Ring me toll free at 1-866-327-6255 (8-5 cst) M-F if you have more technical questions.


----------



## Jerry/MT (Feb 11, 2010)

hotpot_420 said:


> It's starting to get quite cold and the 5610 I purchased this summer is rather unhappy about starting. It does not have an engine block heater, does anyone have any recommendations for one and exactly where to install it? Also do I need to use a diesel anti gel additive with the fuel? if so what brand/type?


Jelling is usually not a problem untill it gets reallly cold (-20°F). Water in the fuel that freezes the filter will get you before then. Also water in the tank and crud can block the screen on the fuel tap in the tank. Clean, water-free fuel is a must on a diesel.

They usually come with a Thermostart device but it may need repalcement and they are only good to around 10 to 20°F. Look on the intake manifold for a screw in device that that has a wire and a small tube running to it. To activate it you hold the key between Run and start for about 45-60 seconds and then try a start. *If you have a Thermoastart it must be disabled before you use any starting fluid to assist a start. *If you don't disable it the Thermostart is activated during starting and with starting fluid in the manifold, you can blow the intake manifold off the engine.

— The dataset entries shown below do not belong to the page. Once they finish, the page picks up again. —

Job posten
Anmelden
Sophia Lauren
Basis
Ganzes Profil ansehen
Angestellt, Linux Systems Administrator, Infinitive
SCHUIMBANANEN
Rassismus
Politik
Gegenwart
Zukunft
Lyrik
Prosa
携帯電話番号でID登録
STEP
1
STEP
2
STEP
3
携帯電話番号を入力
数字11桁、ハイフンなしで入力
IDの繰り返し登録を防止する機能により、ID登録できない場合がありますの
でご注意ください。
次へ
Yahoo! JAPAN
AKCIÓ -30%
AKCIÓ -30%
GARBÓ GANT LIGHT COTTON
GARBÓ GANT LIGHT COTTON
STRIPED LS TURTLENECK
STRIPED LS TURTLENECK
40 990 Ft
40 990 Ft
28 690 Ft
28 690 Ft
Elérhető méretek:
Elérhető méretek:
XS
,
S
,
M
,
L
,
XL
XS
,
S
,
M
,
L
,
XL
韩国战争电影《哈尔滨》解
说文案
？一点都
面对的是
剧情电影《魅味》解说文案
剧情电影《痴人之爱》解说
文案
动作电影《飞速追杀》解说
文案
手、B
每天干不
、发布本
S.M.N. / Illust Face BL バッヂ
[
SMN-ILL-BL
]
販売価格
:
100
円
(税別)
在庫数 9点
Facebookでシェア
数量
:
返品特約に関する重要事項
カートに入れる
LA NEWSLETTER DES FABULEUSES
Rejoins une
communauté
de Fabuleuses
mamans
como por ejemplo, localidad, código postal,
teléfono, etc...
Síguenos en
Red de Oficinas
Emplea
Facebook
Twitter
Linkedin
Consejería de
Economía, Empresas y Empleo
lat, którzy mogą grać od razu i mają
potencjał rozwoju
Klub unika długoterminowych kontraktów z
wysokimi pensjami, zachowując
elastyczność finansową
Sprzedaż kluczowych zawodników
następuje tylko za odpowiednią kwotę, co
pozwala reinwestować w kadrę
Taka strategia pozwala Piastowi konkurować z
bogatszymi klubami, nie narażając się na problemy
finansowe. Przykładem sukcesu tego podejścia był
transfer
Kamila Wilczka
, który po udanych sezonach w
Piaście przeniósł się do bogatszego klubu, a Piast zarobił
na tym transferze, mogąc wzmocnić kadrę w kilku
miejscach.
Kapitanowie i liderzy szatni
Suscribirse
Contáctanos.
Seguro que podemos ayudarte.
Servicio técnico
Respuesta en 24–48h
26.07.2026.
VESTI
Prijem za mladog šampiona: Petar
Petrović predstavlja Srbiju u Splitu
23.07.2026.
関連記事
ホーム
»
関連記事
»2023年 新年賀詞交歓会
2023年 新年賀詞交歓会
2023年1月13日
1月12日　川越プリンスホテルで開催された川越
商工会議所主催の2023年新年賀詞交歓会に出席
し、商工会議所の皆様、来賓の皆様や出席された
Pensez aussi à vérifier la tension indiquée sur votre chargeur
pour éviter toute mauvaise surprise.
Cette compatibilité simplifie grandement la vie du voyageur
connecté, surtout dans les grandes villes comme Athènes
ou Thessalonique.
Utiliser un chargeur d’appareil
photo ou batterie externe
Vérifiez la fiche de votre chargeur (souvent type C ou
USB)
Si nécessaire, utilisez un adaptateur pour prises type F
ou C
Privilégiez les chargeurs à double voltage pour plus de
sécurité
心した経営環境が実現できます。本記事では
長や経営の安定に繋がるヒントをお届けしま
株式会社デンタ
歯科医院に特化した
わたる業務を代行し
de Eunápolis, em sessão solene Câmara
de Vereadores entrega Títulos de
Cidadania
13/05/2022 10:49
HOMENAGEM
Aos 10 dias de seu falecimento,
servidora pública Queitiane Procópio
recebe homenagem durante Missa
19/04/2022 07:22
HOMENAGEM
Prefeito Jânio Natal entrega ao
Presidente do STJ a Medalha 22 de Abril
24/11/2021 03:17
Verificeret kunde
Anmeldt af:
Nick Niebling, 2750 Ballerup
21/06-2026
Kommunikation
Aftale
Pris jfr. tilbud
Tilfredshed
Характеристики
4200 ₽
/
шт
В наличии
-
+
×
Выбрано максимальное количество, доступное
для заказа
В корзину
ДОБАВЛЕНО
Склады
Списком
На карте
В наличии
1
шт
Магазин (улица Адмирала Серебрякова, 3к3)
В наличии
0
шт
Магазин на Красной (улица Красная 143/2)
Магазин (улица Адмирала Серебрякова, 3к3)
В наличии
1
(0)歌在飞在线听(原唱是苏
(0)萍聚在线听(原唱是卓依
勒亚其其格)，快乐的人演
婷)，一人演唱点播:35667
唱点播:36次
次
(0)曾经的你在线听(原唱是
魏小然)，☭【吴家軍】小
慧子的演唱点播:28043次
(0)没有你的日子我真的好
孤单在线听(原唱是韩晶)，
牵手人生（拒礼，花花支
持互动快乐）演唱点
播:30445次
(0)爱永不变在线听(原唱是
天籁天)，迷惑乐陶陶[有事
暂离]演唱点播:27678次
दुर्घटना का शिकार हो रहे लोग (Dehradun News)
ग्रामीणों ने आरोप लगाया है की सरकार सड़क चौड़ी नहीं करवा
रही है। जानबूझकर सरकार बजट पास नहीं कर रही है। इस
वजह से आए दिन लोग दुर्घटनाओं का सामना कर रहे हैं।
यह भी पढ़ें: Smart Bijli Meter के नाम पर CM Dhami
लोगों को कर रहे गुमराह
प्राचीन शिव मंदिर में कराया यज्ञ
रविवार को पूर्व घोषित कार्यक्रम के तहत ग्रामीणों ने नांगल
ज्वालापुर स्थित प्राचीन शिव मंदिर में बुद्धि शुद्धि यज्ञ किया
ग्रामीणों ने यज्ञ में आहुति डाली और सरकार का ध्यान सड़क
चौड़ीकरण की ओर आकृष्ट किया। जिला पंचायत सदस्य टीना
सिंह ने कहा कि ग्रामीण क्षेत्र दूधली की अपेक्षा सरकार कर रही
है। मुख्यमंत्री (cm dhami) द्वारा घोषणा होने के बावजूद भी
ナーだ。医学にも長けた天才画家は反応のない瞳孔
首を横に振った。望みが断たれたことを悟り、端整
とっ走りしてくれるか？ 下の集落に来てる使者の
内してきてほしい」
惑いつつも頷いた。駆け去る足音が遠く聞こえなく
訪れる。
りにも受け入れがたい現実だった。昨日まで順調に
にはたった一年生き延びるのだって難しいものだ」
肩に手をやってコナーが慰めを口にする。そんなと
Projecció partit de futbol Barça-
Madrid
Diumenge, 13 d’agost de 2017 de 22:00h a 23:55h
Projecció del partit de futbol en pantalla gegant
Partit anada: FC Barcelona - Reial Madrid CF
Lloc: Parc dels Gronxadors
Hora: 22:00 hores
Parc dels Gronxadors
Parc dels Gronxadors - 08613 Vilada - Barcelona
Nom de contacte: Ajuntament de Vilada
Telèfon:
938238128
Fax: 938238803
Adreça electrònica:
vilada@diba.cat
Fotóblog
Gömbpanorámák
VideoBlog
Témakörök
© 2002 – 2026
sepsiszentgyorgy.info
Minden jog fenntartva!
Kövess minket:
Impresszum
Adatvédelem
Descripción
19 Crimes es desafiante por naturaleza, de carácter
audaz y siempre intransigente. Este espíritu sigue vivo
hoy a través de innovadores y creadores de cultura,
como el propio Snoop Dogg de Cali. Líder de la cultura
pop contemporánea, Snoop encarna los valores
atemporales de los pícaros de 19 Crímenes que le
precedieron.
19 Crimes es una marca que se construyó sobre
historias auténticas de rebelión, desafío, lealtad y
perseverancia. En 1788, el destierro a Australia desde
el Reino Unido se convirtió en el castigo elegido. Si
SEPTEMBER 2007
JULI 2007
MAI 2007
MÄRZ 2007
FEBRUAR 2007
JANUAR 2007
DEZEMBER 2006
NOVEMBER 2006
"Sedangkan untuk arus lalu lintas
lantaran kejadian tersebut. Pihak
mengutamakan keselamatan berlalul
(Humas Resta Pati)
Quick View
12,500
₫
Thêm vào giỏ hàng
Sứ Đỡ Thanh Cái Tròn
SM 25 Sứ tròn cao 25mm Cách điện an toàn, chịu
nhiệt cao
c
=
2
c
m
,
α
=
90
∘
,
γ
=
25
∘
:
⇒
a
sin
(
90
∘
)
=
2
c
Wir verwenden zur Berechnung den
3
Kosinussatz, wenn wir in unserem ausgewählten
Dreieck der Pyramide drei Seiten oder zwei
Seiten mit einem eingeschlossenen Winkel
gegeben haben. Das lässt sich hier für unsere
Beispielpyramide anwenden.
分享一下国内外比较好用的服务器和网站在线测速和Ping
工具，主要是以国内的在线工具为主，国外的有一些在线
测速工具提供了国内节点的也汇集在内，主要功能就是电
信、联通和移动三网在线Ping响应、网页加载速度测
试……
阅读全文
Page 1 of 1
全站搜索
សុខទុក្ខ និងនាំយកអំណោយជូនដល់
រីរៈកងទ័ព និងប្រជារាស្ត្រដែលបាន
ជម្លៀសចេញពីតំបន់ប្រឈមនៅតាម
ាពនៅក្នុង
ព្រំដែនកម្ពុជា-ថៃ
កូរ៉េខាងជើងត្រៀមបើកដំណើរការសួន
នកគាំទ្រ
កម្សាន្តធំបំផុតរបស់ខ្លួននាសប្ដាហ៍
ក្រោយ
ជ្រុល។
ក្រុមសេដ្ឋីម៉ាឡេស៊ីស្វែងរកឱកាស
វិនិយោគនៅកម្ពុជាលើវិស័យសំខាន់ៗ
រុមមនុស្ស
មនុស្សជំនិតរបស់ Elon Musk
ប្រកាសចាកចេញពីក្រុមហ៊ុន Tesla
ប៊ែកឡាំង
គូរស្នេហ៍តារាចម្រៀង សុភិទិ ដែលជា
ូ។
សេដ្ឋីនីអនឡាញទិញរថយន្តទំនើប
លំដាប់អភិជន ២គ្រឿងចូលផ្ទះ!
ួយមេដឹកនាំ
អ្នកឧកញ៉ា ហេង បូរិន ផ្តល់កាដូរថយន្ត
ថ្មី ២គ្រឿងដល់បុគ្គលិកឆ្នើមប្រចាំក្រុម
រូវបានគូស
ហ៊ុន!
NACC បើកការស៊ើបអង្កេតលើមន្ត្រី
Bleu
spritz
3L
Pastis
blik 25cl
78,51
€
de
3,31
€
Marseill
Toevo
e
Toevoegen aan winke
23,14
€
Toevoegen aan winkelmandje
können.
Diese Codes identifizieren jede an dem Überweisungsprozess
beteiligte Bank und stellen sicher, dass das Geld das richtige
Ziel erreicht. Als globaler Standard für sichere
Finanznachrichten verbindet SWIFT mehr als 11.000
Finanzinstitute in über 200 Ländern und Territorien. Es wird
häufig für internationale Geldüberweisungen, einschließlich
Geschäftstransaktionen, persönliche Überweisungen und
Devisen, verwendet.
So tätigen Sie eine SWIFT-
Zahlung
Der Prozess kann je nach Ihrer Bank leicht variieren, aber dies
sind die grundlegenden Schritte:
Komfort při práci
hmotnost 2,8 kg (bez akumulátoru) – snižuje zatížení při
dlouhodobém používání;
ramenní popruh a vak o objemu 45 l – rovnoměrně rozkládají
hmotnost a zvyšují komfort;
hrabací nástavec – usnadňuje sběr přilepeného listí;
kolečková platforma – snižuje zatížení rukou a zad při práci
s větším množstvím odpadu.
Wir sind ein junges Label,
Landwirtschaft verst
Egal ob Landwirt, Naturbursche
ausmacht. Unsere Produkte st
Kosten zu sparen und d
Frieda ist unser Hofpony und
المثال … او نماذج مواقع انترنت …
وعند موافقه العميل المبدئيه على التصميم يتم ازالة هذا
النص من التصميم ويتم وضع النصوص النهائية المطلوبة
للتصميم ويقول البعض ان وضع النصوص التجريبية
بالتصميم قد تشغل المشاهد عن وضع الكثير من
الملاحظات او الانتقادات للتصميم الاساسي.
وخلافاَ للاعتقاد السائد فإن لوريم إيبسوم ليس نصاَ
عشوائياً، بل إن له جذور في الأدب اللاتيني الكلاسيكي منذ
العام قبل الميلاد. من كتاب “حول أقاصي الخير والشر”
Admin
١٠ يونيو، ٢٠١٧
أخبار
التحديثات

The best bet is a block heater.It installs in a core plug next to the starter on the right side of my 4610. Don't know where your location is. they're relativelycheap and in my opinion, necessary if you live in a cold winter climate. They should come stock on every diesel tractor! I have mine on a timer and it starts up at 2:00 pm and shut's off at 4:00 pm which is when I feed. Two hours is about all you need in real cold weather. I use mine when the temps get below 40°F because it starts so easy and the oil is warm.

Finally make sure that your battery is in good shape and replace you fuel filters before the winter weather sets in. Keep the tank full to minimize condensation and use a multivis oil. Make sure that you air filter is clean.


----------